"Shall there be an amendment to the Colorado constitution concerning marijuana, and, in connection therewith, providing for the regulation of marijuana; permitting a person twenty-one years of age or older to consume or possess limited amounts of marijuana; providing for the licensing of cultivation facilities, product manufacturing facilities, testing facilities, and retail stores; permitting local governments to regulate or prohibit such facilities; requiring the general assembly to enact an excise tax to be levied upon wholesale sales of marijuana; requiring that the first $40 million in revenue raised annually by such tax be credited to the public school capital construction assistance fund; and requiring the general assembly to enact legislation governing the cultivation, processing, and sale of industrial hemp?"
The short answer is "Yes".
The Associated Press is reporting this morning, Wednesday, November 7, that Colorado voters have approved a constitutional amendment, Amendment 64 — although as of 4am I have not found a final tally. The Denver Post has posted an article stating that, with 66 percent of the voters counted, Amendment 64 was winning, with 53.3 percent voting in favor and 46.7 percent opposed.

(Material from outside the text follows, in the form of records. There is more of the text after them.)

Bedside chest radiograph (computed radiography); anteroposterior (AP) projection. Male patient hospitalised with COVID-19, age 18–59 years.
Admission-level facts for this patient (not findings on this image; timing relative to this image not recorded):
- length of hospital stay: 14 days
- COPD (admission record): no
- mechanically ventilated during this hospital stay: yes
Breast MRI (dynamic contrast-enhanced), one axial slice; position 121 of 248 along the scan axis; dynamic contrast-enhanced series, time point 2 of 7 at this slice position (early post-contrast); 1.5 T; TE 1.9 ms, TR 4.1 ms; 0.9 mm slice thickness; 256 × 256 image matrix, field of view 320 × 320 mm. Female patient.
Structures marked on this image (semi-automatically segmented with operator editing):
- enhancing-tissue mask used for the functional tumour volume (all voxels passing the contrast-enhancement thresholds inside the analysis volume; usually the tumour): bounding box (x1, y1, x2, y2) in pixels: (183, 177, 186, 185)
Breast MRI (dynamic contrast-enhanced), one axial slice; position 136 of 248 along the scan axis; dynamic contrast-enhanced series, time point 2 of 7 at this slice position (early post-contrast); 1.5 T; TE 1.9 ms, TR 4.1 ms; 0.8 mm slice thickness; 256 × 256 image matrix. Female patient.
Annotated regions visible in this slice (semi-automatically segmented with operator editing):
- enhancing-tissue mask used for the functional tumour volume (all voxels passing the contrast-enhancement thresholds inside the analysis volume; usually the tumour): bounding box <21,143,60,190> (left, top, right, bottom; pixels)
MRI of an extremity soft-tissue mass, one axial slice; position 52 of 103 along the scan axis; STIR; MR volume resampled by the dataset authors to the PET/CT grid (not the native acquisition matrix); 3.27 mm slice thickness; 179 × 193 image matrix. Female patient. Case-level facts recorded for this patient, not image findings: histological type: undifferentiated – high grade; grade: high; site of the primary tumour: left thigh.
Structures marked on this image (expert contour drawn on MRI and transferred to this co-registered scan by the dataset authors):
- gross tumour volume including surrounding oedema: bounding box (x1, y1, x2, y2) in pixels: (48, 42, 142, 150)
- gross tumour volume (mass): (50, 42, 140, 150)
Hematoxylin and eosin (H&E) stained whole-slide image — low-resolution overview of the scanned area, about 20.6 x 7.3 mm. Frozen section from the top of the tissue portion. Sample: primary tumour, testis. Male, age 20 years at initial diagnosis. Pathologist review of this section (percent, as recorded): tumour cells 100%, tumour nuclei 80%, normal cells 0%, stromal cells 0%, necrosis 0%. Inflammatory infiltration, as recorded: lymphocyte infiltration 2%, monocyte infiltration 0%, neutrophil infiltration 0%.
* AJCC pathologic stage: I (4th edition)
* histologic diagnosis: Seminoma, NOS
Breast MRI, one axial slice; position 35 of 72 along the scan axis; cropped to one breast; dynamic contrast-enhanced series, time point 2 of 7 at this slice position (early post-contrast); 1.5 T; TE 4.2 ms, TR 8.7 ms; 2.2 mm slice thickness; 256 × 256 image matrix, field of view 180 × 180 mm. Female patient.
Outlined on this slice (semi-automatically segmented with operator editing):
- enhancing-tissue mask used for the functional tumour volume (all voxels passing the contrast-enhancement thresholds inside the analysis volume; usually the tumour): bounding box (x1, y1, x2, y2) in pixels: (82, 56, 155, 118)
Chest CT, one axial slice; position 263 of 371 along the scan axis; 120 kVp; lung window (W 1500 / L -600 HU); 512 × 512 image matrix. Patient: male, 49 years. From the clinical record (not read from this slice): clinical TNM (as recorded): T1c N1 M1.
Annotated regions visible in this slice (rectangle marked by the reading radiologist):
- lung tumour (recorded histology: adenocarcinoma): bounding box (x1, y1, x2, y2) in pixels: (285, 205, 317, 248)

The vote is historic in America, according to Beau Kilmer, co-director of the Rand Drug Policy Research Center, as quoted in the Denver Post:
"This is really groundbreaking... No modern jurisdiction has ever removed the prohibition on the production and possession of marijuana for recreational purposes... Since no one has done this before, there are a lot of uncertainties."
According to preliminary election results posted on the Archuleta County website, Amendment 64 was approved by 55.6 percent of local voters — with a total of 3534 voting "Yes" and 2822 voting "No". You can click here to view all the preliminary results from Archuleta County.
State criminal penalties for possessing the herb won't disappear until the election is certified, which could take up to two months.
The amendment allows for a commerical marijuana industry to develop in Colorado — separate from the current medical marijuana industry that was approved by Colorado voters back in 2000 — but the measure doesn't spell out exactly how that industry will be regulated, except to specify the Department of Revenue as the regulating agency. Proponents envision something similar to the state's system governing medical marijuana, which involves security requirements, the monitoring of plants as they are grown and shipped, and auditors who perform site checks.
The first recreational stores could open in January 2014, and would be separate from existing medical marijuana dispensaries. Local governments could ban marijuana sales, and employers could still bar employees from using it.
The measure also allows farmers to grow hemp, a commercially versatile non-drug strain of cannabis sativa. Hemp is valuable in tens of thousands of commercial products, including paper, rope, construction material and clothing, in which hemp is stronger and longer-lasting than cotton. It also is a useful source of biofuels from the oils found in the seeds and in medical products.
One unresolved question is how the federal government will respond to this new law. When state and federal laws conflict, federal law takes precedence. Federal authorities could sue in an attempt to block the measure in Colorado — and in Washington state, where a similar measure appears to have been approved by voters.
The Colorado measure states that adults older than 21 can possess up to 1 ounce of marijuana, or six marijuana plants, for personal use. It specifically prohibits using the drug “openly or publicly.”
Taxes on marijuana sales will need to be developed by the state legislature, and then must be approved by the voters. The measure directs state lawmakers to place an excise tax of up to 15 percent on marijuana sales, with the first $40 million each year devoted to school construction
Legalization backers argued that marijuana is no more dangerous than alcohol and should be regulated and taxed. Opponents countered that legalizing the herb would increase its use and make it easier for youths to obtain it.